Die Anfahrt zum zweitletzten Pass des Tages in Lienz lässt Böses erahnen, und es zeigt sich ein «Déja-vu» mit einem äusserst netten Wirt als Gastgeber, der uns seinen privaten Anschluss zur Verfügung stellt. Neben dem ausgezeichneten Essen fasziniert hier auch die Toilette, bei der auf der Männertüre Bla und auf der Frauentüre Bla, bla, bla steht, vermutlich unseren linken Feministinnen wie Funiciello oder Badran gewidmet, bei denen ihre Blahungen in Diarrhoe umgeschlagen hätten.

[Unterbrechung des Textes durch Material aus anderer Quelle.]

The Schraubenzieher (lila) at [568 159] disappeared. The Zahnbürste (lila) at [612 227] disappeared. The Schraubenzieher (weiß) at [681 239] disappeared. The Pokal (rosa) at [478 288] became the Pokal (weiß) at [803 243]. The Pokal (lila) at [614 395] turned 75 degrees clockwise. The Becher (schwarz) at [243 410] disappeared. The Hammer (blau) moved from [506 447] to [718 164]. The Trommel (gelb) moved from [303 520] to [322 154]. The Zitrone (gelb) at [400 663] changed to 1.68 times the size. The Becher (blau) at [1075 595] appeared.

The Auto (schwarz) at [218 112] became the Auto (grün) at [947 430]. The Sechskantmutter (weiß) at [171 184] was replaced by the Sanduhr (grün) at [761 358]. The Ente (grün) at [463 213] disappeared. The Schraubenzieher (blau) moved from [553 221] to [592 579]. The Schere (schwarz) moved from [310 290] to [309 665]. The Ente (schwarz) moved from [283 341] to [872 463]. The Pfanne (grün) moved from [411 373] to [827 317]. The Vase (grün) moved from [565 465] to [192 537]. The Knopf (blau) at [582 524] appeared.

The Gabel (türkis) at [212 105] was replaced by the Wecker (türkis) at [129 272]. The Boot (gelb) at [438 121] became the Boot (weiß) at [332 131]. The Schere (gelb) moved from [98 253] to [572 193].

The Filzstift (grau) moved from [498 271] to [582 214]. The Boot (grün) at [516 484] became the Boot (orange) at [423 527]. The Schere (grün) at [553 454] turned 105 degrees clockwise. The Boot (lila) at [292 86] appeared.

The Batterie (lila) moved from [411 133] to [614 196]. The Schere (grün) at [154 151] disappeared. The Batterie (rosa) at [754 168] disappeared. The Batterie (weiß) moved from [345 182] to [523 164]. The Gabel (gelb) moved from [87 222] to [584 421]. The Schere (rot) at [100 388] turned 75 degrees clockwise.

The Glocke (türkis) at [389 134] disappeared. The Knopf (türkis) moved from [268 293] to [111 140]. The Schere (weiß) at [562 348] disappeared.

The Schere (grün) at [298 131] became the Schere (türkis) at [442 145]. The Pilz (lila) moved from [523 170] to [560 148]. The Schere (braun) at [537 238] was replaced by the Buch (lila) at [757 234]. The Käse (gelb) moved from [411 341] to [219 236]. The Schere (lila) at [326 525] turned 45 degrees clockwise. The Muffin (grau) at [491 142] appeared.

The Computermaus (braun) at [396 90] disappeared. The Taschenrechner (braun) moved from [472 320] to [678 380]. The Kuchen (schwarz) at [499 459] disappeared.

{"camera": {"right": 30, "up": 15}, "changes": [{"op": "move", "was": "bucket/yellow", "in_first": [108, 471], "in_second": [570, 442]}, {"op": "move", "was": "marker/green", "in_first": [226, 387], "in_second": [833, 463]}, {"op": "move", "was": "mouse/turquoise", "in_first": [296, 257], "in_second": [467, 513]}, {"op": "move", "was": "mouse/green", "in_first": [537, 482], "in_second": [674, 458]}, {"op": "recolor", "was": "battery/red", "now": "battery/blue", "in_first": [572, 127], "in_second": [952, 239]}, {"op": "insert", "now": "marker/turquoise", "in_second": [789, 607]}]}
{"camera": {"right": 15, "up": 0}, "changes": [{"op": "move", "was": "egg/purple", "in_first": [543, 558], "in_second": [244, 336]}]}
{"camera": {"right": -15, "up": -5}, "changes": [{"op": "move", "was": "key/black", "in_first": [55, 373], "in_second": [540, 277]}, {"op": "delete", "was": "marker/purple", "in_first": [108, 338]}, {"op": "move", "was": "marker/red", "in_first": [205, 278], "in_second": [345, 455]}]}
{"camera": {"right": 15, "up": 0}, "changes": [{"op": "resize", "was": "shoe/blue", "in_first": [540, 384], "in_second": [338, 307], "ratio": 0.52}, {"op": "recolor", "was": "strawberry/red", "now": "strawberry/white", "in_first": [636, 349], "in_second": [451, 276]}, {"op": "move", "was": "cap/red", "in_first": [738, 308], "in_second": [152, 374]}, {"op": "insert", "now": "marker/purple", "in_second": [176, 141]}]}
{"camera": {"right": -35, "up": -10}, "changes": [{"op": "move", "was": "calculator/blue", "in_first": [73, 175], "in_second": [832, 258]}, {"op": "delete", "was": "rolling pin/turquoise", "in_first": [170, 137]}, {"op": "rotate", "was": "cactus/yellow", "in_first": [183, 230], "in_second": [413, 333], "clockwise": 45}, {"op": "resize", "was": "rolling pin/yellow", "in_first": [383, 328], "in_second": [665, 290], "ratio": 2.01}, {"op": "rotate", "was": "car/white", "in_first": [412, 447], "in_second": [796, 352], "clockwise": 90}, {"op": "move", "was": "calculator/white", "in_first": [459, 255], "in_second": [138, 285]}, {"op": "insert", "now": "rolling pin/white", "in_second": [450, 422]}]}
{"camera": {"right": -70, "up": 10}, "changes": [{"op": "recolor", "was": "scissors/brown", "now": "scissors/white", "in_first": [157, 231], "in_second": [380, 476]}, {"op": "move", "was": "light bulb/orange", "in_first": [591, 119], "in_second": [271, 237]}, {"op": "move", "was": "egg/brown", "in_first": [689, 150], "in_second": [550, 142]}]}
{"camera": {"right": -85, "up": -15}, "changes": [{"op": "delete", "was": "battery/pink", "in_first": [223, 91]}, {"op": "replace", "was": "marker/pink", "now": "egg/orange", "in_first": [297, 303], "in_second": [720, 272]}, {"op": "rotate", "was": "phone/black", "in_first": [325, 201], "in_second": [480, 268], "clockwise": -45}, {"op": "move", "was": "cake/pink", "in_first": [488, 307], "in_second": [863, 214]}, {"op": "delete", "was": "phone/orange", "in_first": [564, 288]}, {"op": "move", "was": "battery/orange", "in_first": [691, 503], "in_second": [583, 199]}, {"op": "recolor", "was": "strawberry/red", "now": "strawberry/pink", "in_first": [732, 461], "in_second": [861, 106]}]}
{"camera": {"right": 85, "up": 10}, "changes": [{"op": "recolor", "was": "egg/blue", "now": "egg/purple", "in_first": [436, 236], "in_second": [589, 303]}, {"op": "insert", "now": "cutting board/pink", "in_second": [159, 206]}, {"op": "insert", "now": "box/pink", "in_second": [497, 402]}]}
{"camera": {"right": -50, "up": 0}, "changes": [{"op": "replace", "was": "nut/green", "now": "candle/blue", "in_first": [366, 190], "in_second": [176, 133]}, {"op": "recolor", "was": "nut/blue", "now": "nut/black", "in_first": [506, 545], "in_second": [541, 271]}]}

Wir sind jetzt also tatsächlich auf den letzten Kilometern angelangt, die noch steil bergauf bis Sonnleitn zu bewältigen sind. Und im tiefen, mittlerweile stockdunklen Wald realisieren wir, dass mit einer Reserve von nur noch einem Kilometer die letzten beiden Kilometer bergauf nicht mehr geschafft werden können. Das Grinsen des uns notfallmässig abholenden Schwiegersohns war, Dunkelheit um 23 Uhr sei Dank, nicht zu erkennen. Tags darauf ging’s dann Elektrisch-regenerierend den Berg zur nächsten Ladestation wieder runter, und wir waren um eine E-rfahrung reicher.Anmerkung der Redaktion: Nach unserer Rückkehr aus diesen Ferien fanden wir in der Post das sogenannte Mercedes.me-Kärtchen, das uns beinahe jede Ladesäule und insbesondere auch die Schnell-Lader entlang der Autobahnen öffnet.